For a commutative ring $R$ and an $R$-module $M$, define the exterior algebra $\bigwedge M$ as the quotient algebra $T(M)/J$ with $J$ being the two-sided ideal of $T(M)$ generated by the elements of the form $m\otimes m, m \in M$. Set $\bigwedge^n M = (\bigotimes^n M + J)/J$.
Let $\pi_I\colon T(M)\to T(M)/J$ be the canonical projection and $l_n\colon \bigotimes^n M \to \bigoplus_{n \geq 0} \bigotimes^n M = T(M)$ be the canonical injection. When $\mathrm{im}(\pi_I\circ l_n) = \bigwedge^n M$, so we may consider a canonical $R$-linear map $p_n\colon \bigotimes^n M\to \bigwedge^n M$ given by $(m_1,...,m_n) \mapsto m_1\wedge ... \wedge m_n$.

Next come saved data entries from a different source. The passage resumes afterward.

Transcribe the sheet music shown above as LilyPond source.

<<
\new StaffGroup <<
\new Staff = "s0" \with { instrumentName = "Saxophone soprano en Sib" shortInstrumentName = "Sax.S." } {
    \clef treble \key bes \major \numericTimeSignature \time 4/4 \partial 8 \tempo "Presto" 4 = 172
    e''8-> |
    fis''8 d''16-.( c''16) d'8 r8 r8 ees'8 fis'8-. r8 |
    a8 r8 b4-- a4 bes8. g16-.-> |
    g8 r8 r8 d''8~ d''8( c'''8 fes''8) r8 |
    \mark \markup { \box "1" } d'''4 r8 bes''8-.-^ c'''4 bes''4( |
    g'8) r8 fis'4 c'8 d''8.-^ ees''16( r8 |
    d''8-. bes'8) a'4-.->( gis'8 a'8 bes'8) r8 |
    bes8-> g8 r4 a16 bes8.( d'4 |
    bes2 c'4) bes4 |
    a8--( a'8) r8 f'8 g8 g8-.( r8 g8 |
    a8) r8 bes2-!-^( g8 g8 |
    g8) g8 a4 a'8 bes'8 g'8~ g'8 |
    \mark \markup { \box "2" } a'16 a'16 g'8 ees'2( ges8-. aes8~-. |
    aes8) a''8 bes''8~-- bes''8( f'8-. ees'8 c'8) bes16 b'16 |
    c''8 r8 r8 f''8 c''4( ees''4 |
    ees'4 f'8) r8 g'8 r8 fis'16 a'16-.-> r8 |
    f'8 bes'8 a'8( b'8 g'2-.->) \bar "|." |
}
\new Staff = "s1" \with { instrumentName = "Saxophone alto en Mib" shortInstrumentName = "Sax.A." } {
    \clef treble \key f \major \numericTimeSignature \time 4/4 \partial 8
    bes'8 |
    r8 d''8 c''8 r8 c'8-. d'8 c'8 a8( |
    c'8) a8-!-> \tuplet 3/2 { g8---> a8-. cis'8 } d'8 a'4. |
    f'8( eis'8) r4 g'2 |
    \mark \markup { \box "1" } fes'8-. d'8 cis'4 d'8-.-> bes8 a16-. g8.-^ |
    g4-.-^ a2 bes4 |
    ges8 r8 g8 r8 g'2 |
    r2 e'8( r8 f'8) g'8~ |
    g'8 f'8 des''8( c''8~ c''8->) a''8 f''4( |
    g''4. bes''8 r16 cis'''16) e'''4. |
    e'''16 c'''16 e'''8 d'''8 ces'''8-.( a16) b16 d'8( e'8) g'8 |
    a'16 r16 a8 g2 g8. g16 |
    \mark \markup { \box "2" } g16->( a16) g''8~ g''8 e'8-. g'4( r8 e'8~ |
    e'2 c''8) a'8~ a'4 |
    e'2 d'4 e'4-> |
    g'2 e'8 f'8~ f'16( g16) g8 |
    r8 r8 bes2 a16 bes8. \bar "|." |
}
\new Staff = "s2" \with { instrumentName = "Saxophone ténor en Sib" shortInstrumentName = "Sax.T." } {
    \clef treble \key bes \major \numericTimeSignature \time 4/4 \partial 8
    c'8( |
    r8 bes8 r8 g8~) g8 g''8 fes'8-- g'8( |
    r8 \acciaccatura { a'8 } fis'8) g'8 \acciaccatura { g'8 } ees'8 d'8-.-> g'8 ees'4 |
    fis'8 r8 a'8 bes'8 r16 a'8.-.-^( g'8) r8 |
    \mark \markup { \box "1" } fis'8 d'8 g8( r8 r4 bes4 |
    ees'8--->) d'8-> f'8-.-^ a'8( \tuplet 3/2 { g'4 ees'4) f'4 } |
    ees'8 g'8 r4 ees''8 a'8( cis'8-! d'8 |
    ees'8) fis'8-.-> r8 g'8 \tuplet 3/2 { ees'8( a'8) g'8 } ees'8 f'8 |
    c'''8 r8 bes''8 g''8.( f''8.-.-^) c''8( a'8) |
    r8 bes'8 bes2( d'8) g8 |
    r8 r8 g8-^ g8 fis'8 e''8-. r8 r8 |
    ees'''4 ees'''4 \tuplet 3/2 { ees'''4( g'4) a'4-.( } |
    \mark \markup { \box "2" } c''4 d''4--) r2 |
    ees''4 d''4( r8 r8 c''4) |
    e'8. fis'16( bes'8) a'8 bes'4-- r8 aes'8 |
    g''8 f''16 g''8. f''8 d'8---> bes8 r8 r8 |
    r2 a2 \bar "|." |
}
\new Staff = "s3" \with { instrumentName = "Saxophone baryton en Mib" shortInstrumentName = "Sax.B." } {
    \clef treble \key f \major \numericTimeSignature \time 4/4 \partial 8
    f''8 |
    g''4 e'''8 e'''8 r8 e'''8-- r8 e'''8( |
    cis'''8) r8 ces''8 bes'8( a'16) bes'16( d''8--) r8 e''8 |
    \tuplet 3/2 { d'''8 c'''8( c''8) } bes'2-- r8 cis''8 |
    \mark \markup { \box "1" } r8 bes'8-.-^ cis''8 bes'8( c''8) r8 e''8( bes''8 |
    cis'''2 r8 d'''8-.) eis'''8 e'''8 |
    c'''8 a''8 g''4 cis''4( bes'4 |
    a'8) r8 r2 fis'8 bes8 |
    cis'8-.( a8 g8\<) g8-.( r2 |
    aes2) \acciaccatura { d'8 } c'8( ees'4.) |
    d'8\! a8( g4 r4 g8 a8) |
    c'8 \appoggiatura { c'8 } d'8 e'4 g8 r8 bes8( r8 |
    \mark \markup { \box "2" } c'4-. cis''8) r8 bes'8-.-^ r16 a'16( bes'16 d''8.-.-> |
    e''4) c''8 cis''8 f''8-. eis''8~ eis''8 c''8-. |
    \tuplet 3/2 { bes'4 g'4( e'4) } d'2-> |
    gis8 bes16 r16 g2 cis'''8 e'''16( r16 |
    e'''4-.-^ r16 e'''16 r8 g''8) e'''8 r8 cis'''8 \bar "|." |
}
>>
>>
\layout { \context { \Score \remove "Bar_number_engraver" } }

I want to prove that the kernel of this map is generated by $m_1\otimes ... \otimes m \otimes m \otimes ... \otimes m_n$ as a su bmodule of $\otimes^n M$. One direction is trivial, but I'm not sure how to prove that $\mathrm{ker}(p_n)$ is a subset of this submodule. Let $\sum_{i = 1}^k m_{i,1}\otimes ... \otimes m_{i,n}$ be a typical element of $\bigotimes^n M$. If it belongs to $\ker(p_n)$, then $\sum_{i = 1}^k m_{i,1}\otimes ... \otimes m_{i,n} \in J$. But it doesn't follow that $m_{i,1}\otimes ... \otimes m_{i,n} \in J$ for $i = 1,...,k$.